* TASK REQUIREMENTS *
Only one stretch of the listing below is wanted. Give it again exactly, from the line with "We request that" through the line with "For now, consumers".

╭─ DATA LISTING

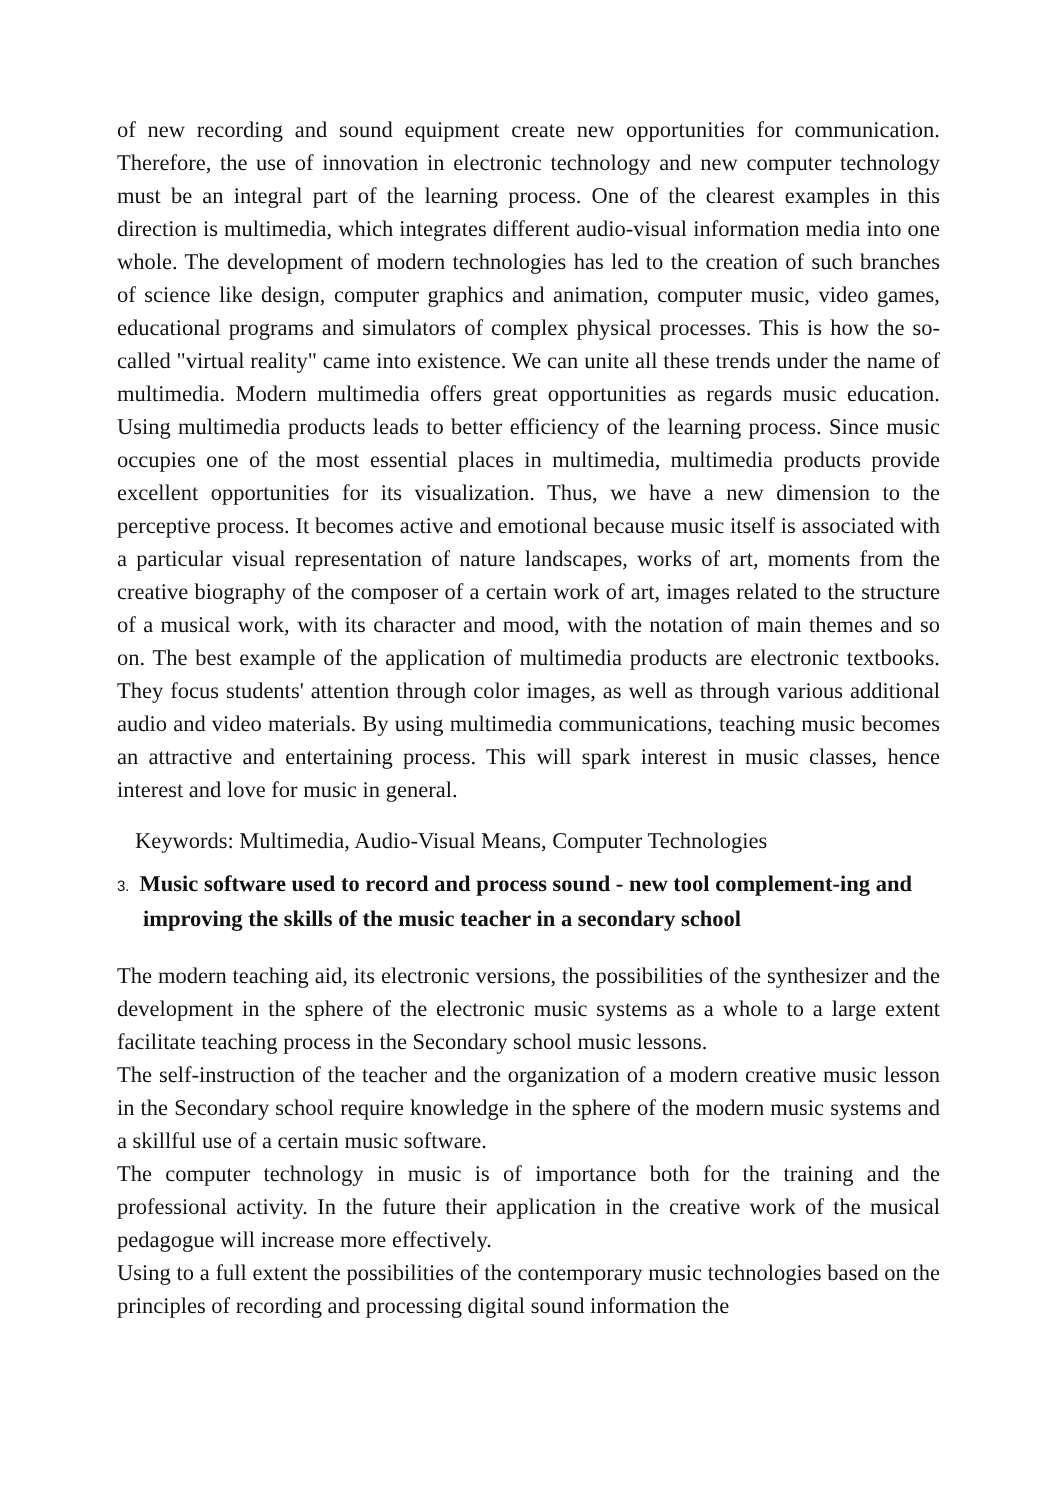of new recording and sound equipment create new opportunities for communication. Therefore, the use of innovation in electronic technology and new computer technology must be an integral part of the learning process. One of the clearest examples in this direction is multimedia, which integrates different audio-visual information media into one whole. The development of modern technologies has led to the creation of such branches of science like design, computer graphics and animation, computer music, video games, educational programs and simulators of complex physical processes. This is how the so-called "virtual reality" came into existence. We can unite all these trends under the name of multimedia. Modern multimedia offers great opportunities as regards music education. Using multimedia products leads to better efficiency of the learning process. Since music occupies one of the most essential places in multimedia, multimedia products provide excellent opportunities for its visualization. Thus, we have a new dimension to the perceptive process. It becomes active and emotional because music itself is associated with a particular visual representation of nature landscapes, works of art, moments from the creative biography of the composer of a certain work of art, images related to the structure of a musical work, with its character and mood, with the notation of main themes and so on. The best example of the application of multimedia products are electronic textbooks. They focus students' attention through color images, as well as through various additional audio and video materials. By using multimedia communications, teaching music becomes an attractive and entertaining process. This will spark interest in music classes, hence interest and love for music in general.
Keywords: Multimedia, Audio-Visual Means, Computer Technologies
3. Music software used to record and process sound - new tool complement-ing and improving the skills of the music teacher in a secondary school
The modern teaching aid, its electronic versions, the possibilities of the synthesizer and the development in the sphere of the electronic music systems as a whole to a large extent facilitate teaching process in the Secondary school music lessons.
The self-instruction of the teacher and the organization of a modern creative music lesson in the Secondary school require knowledge in the sphere of the modern music systems and a skillful use of a certain music software.
The computer technology in music is of importance both for the training and the professional activity. In the future their application in the creative work of the musical pedagogue will increase more effectively.
Using to a full extent the possibilities of the contemporary music technologies based on the principles of recording and processing digital sound information the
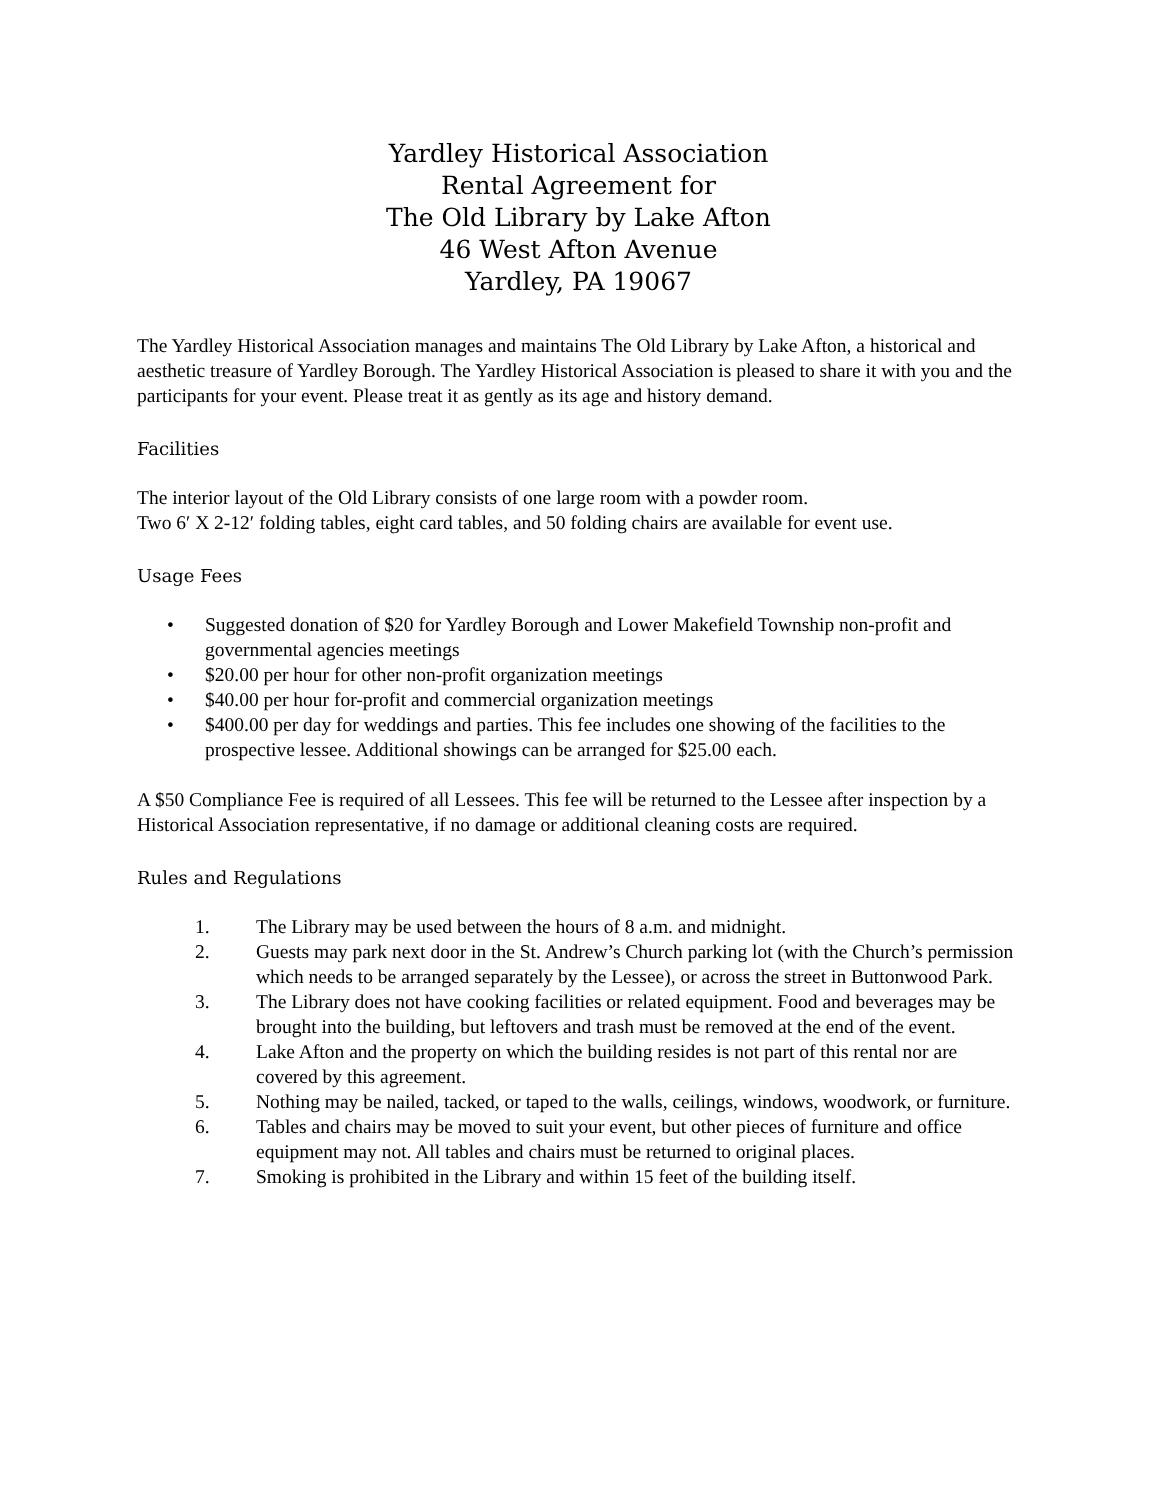Yardley Historical Association
Rental Agreement for
The Old Library by Lake Afton
46 West Afton Avenue
Yardley, PA 19067
The Yardley Historical Association manages and maintains The Old Library by Lake Afton, a historical and aesthetic treasure of Yardley Borough. The Yardley Historical Association is pleased to share it with you and the participants for your event. Please treat it as gently as its age and history demand.
Facilities
The interior layout of the Old Library consists of one large room with a powder room.
Two 6′ X 2-12′ folding tables, eight card tables, and 50 folding chairs are available for event use.
Usage Fees
• Suggested donation of $20 for Yardley Borough and Lower Makefield Township non-profit and governmental agencies meetings
• $20.00 per hour for other non-profit organization meetings
• $40.00 per hour for-profit and commercial organization meetings
• $400.00 per day for weddings and parties. This fee includes one showing of the facilities to the prospective lessee. Additional showings can be arranged for $25.00 each.
A $50 Compliance Fee is required of all Lessees. This fee will be returned to the Lessee after inspection by a Historical Association representative, if no damage or additional cleaning costs are required.
Rules and Regulations
1. The Library may be used between the hours of 8 a.m. and midnight.
2. Guests may park next door in the St. Andrew’s Church parking lot (with the Church’s permission which needs to be arranged separately by the Lessee), or across the street in Buttonwood Park.
3. The Library does not have cooking facilities or related equipment. Food and beverages may be brought into the building, but leftovers and trash must be removed at the end of the event.
4. Lake Afton and the property on which the building resides is not part of this rental nor are covered by this agreement.
5. Nothing may be nailed, tacked, or taped to the walls, ceilings, windows, woodwork, or furniture.
6. Tables and chairs may be moved to suit your event, but other pieces of furniture and office equipment may not. All tables and chairs must be returned to original places.
7. Smoking is prohibited in the Library and within 15 feet of the building itself.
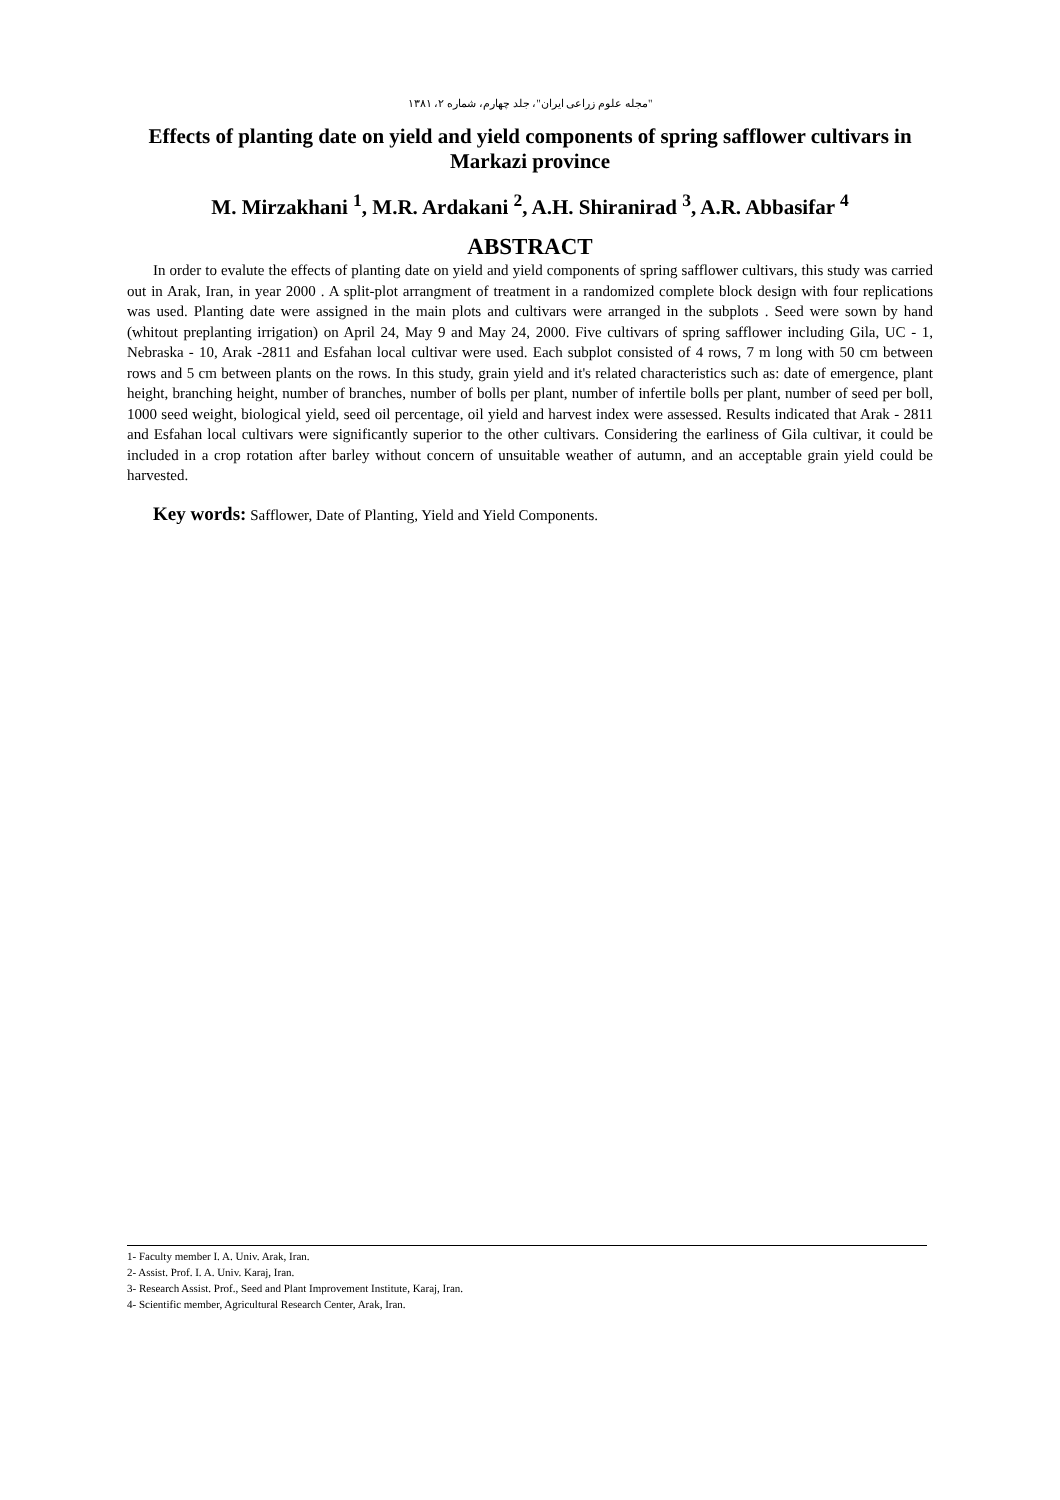"مجله علوم زراعی ایران"، جلد چهارم، شماره ۲، ۱۳۸۱
Effects of planting date on yield and yield components of spring safflower cultivars in Markazi province
M. Mirzakhani <sup>1</sup>, M.R. Ardakani <sup>2</sup>, A.H. Shiranirad <sup>3</sup>, A.R. Abbasifar <sup>4</sup>
ABSTRACT
In order to evalute the effects of planting date on yield and yield components of spring safflower cultivars, this study was carried out in Arak, Iran, in year 2000 . A split-plot arrangment of treatment in a randomized complete block design with four replications was used. Planting date were assigned in the main plots and cultivars were arranged in the subplots . Seed were sown by hand (whitout preplanting irrigation) on April 24, May 9 and May 24, 2000. Five cultivars of spring safflower including Gila, UC - 1, Nebraska - 10, Arak -2811 and Esfahan local cultivar were used. Each subplot consisted of 4 rows, 7 m long with 50 cm between rows and 5 cm between plants on the rows. In this study, grain yield and it's related characteristics such as: date of emergence, plant height, branching height, number of branches, number of bolls per plant, number of infertile bolls per plant, number of seed per boll, 1000 seed weight, biological yield, seed oil percentage, oil yield and harvest index were assessed. Results indicated that Arak - 2811 and Esfahan local cultivars were significantly superior to the other cultivars. Considering the earliness of Gila cultivar, it could be included in a crop rotation after barley without concern of unsuitable weather of autumn, and an acceptable grain yield could be harvested.
Key words: Safflower, Date of Planting, Yield and Yield Components.
1- Faculty member I. A. Univ. Arak, Iran.
2- Assist. Prof. I. A. Univ. Karaj, Iran.
3- Research Assist. Prof., Seed and Plant Improvement Institute, Karaj, Iran.
4- Scientific member, Agricultural Research Center, Arak, Iran.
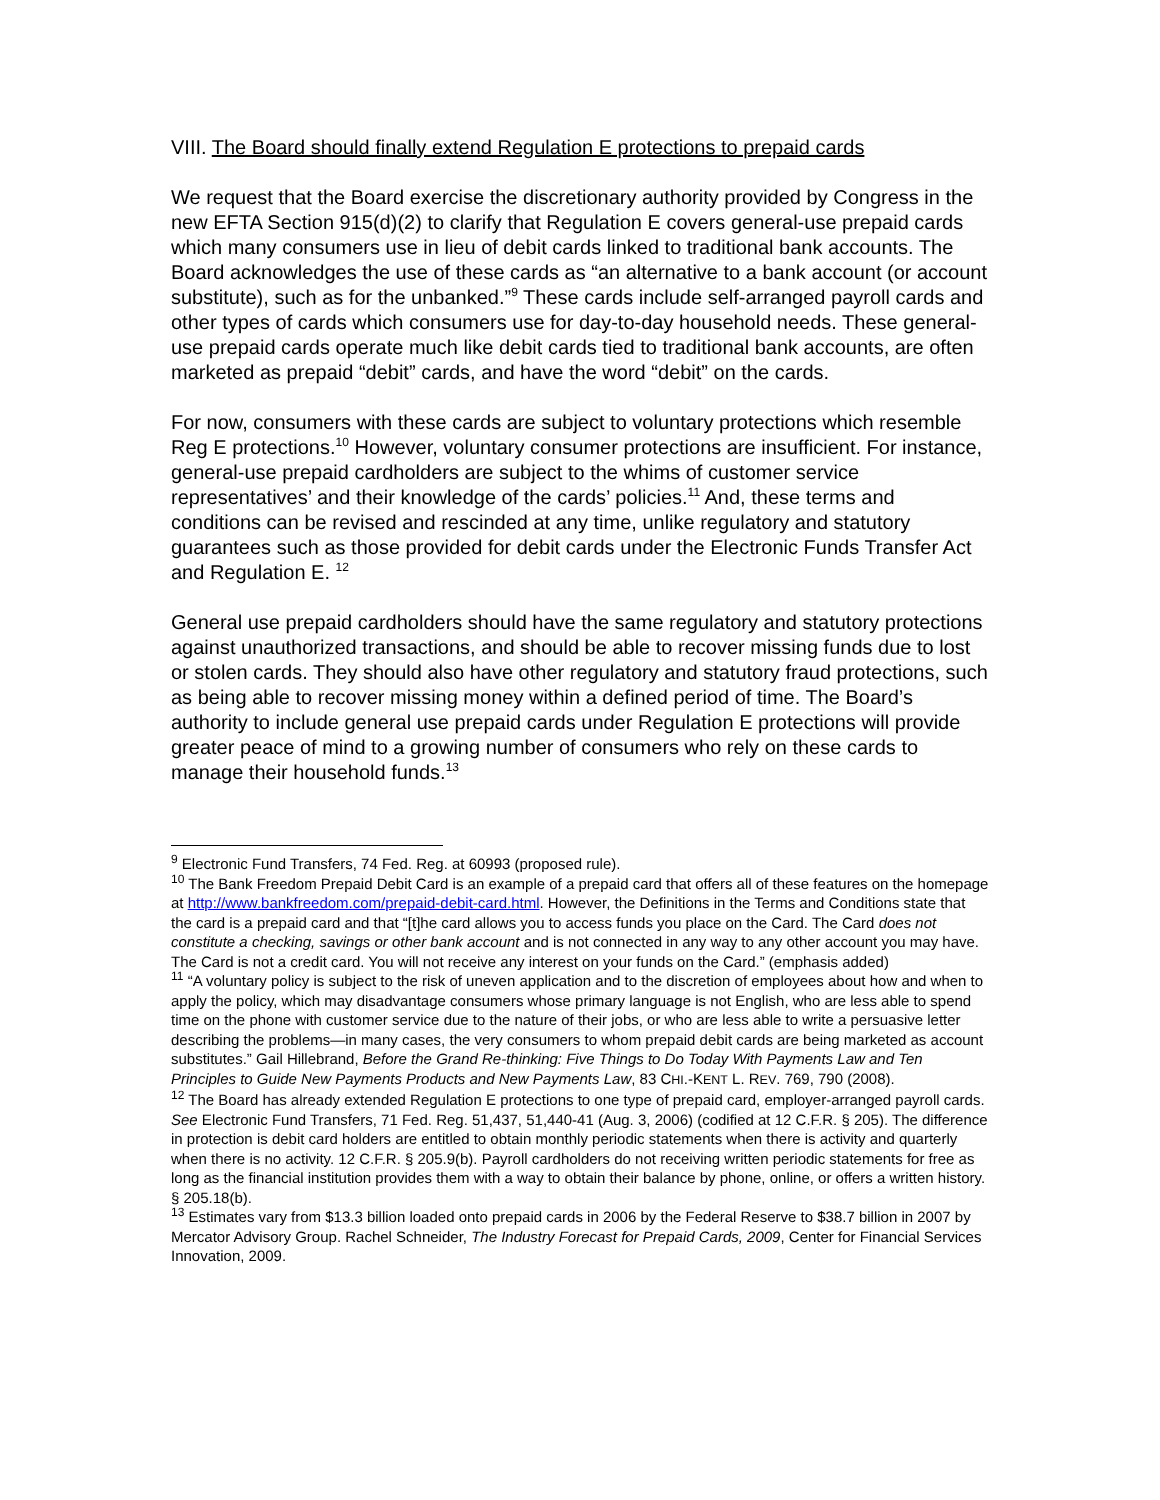VIII. The Board should finally extend Regulation E protections to prepaid cards
We request that the Board exercise the discretionary authority provided by Congress in the new EFTA Section 915(d)(2) to clarify that Regulation E covers general-use prepaid cards which many consumers use in lieu of debit cards linked to traditional bank accounts. The Board acknowledges the use of these cards as “an alternative to a bank account (or account substitute), such as for the unbanked.”<sup>9</sup> These cards include self-arranged payroll cards and other types of cards which consumers use for day-to-day household needs. These general-use prepaid cards operate much like debit cards tied to traditional bank accounts, are often marketed as prepaid “debit” cards, and have the word “debit” on the cards.
For now, consumers with these cards are subject to voluntary protections which resemble Reg E protections.<sup>10</sup> However, voluntary consumer protections are insufficient. For instance, general-use prepaid cardholders are subject to the whims of customer service representatives’ and their knowledge of the cards’ policies.<sup>11</sup> And, these terms and conditions can be revised and rescinded at any time, unlike regulatory and statutory guarantees such as those provided for debit cards under the Electronic Funds Transfer Act and Regulation E. <sup>12</sup>
General use prepaid cardholders should have the same regulatory and statutory protections against unauthorized transactions, and should be able to recover missing funds due to lost or stolen cards. They should also have other regulatory and statutory fraud protections, such as being able to recover missing money within a defined period of time. The Board’s authority to include general use prepaid cards under Regulation E protections will provide greater peace of mind to a growing number of consumers who rely on these cards to manage their household funds.<sup>13</sup>
<sup>9</sup> Electronic Fund Transfers, 74 Fed. Reg. at 60993 (proposed rule).
<sup>10</sup> The Bank Freedom Prepaid Debit Card is an example of a prepaid card that offers all of these features on the homepage at http://www.bankfreedom.com/prepaid-debit-card.html. However, the Definitions in the Terms and Conditions state that the card is a prepaid card and that “[t]he card allows you to access funds you place on the Card. The Card does not constitute a checking, savings or other bank account and is not connected in any way to any other account you may have. The Card is not a credit card. You will not receive any interest on your funds on the Card.” (emphasis added)
<sup>11</sup> “A voluntary policy is subject to the risk of uneven application and to the discretion of employees about how and when to apply the policy, which may disadvantage consumers whose primary language is not English, who are less able to spend time on the phone with customer service due to the nature of their jobs, or who are less able to write a persuasive letter describing the problems—in many cases, the very consumers to whom prepaid debit cards are being marketed as account substitutes.” Gail Hillebrand, Before the Grand Re-thinking: Five Things to Do Today With Payments Law and Ten Principles to Guide New Payments Products and New Payments Law, 83 CHI.-KENT L. REV. 769, 790 (2008).
<sup>12</sup> The Board has already extended Regulation E protections to one type of prepaid card, employer-arranged payroll cards. See Electronic Fund Transfers, 71 Fed. Reg. 51,437, 51,440-41 (Aug. 3, 2006) (codified at 12 C.F.R. § 205). The difference in protection is debit card holders are entitled to obtain monthly periodic statements when there is activity and quarterly when there is no activity. 12 C.F.R. § 205.9(b). Payroll cardholders do not receiving written periodic statements for free as long as the financial institution provides them with a way to obtain their balance by phone, online, or offers a written history. § 205.18(b).
<sup>13</sup> Estimates vary from $13.3 billion loaded onto prepaid cards in 2006 by the Federal Reserve to $38.7 billion in 2007 by Mercator Advisory Group. Rachel Schneider, The Industry Forecast for Prepaid Cards, 2009, Center for Financial Services Innovation, 2009.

╰─

* RESPONSE TO THIS TASK *
We request that the Board exercise the discretionary authority provided by Congress in the new EFTA Section 915(d)(2) to clarify that Regulation E covers general-use prepaid cards which many consumers use in lieu of debit cards linked to traditional bank accounts. The Board acknowledges the use of these cards as “an alternative to a bank account (or account substitute), such as for the unbanked.”<sup>9</sup> These cards include self-arranged payroll cards and other types of cards which consumers use for day-to-day household needs. These general-use prepaid cards operate much like debit cards tied to traditional bank accounts, are often marketed as prepaid “debit” cards, and have the word “debit” on the cards.
For now, consumers with these cards are subject to voluntary protections which resemble Reg E protections.<sup>10</sup> However, voluntary consumer protections are insufficient. For instance, general-use prepaid cardholders are subject to the whims of customer service representatives’ and their knowledge of the cards’ policies.<sup>11</sup> And, these terms and conditions can be revised and rescinded at any time, unlike regulatory and statutory guarantees such as those provided for debit cards under the Electronic Funds Transfer Act and Regulation E. <sup>12</sup>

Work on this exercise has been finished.